Record extracts |

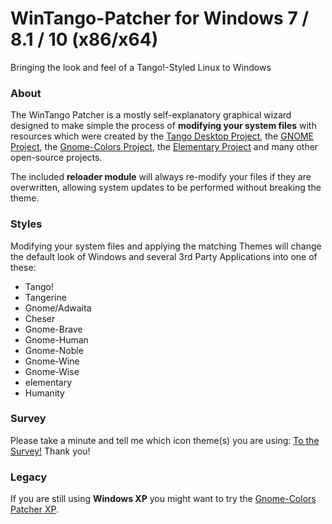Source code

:# WinTango-Patcher for Windows 7 / 8.1 / 10 (x86/x64)

Bringing the look and feel of a Tango!-Styled Linux to Windows

### About

The WinTango Patcher is a mostly self-explanatory graphical wizard designed to make simple the process of **modifying your system files** with resources which were created by the [Tango Desktop Project](http://tango.freedesktop.org/Tango_Desktop_Projectheme_tango-sel.ico), the [GNOME Project](http://www.gnome.org/), the [Gnome-Colors Project](http://code.google.com/p/gnome-colors/), the [Elementary Project](http://elementaryos.org/) and many other open-source projects.

The included **reloader module** will always re-modify your files if they are overwritten, allowing system updates to be performed without breaking the theme.

### Styles

Modifying your system files and applying the matching Themes will change the default look of Windows and several 3rd Party Applications into one of these: 
* Tango!
* Tangerine
* Gnome/Adwaita
* Cheser
* Gnome-Brave
* Gnome-Human
* Gnome-Noble
* Gnome-Wine
* Gnome-Wise
* elementary
* Humanity

### Survey

Please take a minute and tell me which icon theme(s) you are using: [To the Survey!](https://goo.gl/forms/H0gQgJ2NprgoEWLe2) Thank you!

### Legacy

If you are still using **Windows XP** you might want to try the [Gnome-Colors Patcher XP](https://github.com/heebijeebi/Gnome-Colors-Patcher-XP/releases).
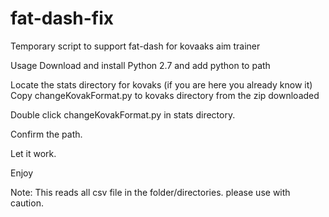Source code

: # fat-dash-fix
Temporary script to support fat-dash for kovaaks aim trainer

Usage
Download and install Python 2.7 and add python to path



Locate the stats directory for kovaks (if you are here you already know it)
Copy changeKovakFormat.py  to kovaks directory from the zip downloaded

Double click changeKovakFormat.py in stats directory. 

Confirm the path.

Let it work.

Enjoy 

Note: This reads all csv file in the folder/directories. please use with caution.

Job |
Copy exactly. The range runs from the line containing "Confirm the path." through the last line of the data.

Response to this task |
Confirm the path.

Let it work.

Enjoy 

Note: This reads all csv file in the folder/directories. please use with caution.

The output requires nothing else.